看到blkdev_get调用的是__blkdev_get,所以我们两个函数一块贴出来了.

很显然,真正需要看的却是do_open,来自同一个文件.

   1103 /*

   1104  * bd_mutex locking:

   1105  *

   1106  *  mutex_lock(part->bd_mutex)

   1107  *    mutex_lock_nested(whole->bd_mutex, 1)

   1108  */

   1109

   1110 static int do_open(struct block_device *bdev, struct file *file, int for_part)

   1111 {

   1112         struct module *owner = NULL;

   1113         struct gendisk *disk;

   1114         int ret = -ENXIO;

   1115         int part;

   1116

   1117         file->f_mapping = bdev->bd_inode->i_mapping;

   1118         lock_kernel();

   1119         disk = get_gendisk(bdev->bd_dev, &part);

   1120         if (!disk) {

   1121                 unlock_kernel();

   1122                 bdput(bdev);

   1123                 return ret;

   1124         }

   1125         owner = disk->fops->owner;

   1126

   1127         mutex_lock_nested(&bdev->bd_mutex, for_part);

   1128         if (!bdev->bd_openers) {

   1129                 bdev->bd_disk = disk;

   1130                 bdev->bd_contains = bdev;

   1131                 if (!part) {

   1132                         struct backing_dev_info *bdi;

   1133                         if (disk->fops->open) {

   1134                                 ret = disk->fops->open(bdev->bd_inode, file);

   1135                                 if (ret)

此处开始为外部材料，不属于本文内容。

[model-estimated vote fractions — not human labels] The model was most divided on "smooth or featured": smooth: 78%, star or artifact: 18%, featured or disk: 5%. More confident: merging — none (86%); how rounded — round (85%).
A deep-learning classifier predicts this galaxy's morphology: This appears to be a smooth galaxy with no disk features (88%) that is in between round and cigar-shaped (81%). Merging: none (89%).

   1136                                         goto out_first;

   1137                         }

   1138                         if (!bdev->bd_openers) {

   1139                                 bd_set_size(bdev,(loff_t)get_capacity(disk)<<9);

   1140                                 bdi = blk_get_backing_dev_info(bdev);

   1141                                 if (bdi == NULL)

   1142                                         bdi = &default_backing_dev_info;

   1143                                 bdev->bd_inode->i_data.backing_dev_info = bdi;

   1144                         }

   1145                         if (bdev->bd_invalidated)

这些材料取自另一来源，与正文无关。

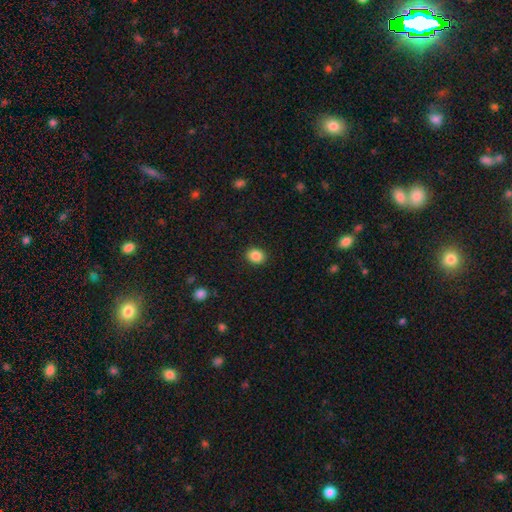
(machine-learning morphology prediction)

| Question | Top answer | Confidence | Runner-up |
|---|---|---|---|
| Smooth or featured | smooth | 87% | star or artifact (9%) |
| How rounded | round | 56% | in between (43%) |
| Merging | none | 90% | minor disturbance (7%) |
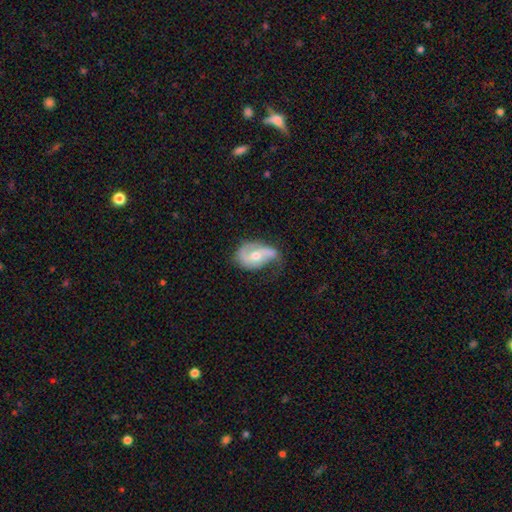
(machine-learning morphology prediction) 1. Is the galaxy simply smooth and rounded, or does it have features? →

   1146                                 rescan_partitions(disk, bdev);

   1147                 } else {

   1148                         struct hd_struct *p;

   1149                         struct block_device *whole;

   1150                         whole = bdget_disk(disk, 0);

   1151                         ret = -ENOMEM;

   1152                         if (!whole)

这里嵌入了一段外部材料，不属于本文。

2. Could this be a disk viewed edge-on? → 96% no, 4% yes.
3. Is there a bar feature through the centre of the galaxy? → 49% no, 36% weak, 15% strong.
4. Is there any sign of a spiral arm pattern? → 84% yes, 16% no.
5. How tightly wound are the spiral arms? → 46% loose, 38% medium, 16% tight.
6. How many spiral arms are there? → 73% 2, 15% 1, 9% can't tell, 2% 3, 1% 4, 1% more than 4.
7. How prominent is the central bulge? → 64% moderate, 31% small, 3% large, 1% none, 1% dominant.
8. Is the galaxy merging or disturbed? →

   1153                                 goto out_first;

   1154                         BUG_ON(for_part);

   1155                         ret = __blkdev_get(whole, file->f_mode, file->f_flags, 1);

   1156                         if (ret)

   1157                                 goto out_first;

   1158                         bdev->bd_contains = whole;

   1159                         p = disk->part[part - 1];

   1160                         bdev->bd_inode->i_data.backing_dev_info =

   1161                            whole->bd_inode->i_data.backing_dev_info;

   1162                         if (!(disk->flags & GENHD_FL_UP) || !p || !p->nr_sects) {

   1163                                 ret = -ENXIO;

   1164                                 goto out_first;

   1165                         }

   1166                         kobject_get(&p->kobj);

   1167                         bdev->bd_part = p;

   1168                         bd_set_size(bdev, (loff_t) p->nr_sects << 9);

   1169                 }

   1170         } else {

   1171                 put_disk(disk);

   1172                 module_put(owner);

   1173                 if (bdev->bd_contains == bdev) {

   1174                         if (bdev->bd_disk->fops->open) {

   1175                                 ret = bdev->bd_disk->fops->open(bdev->bd_inode, file);

   1176                                 if (ret)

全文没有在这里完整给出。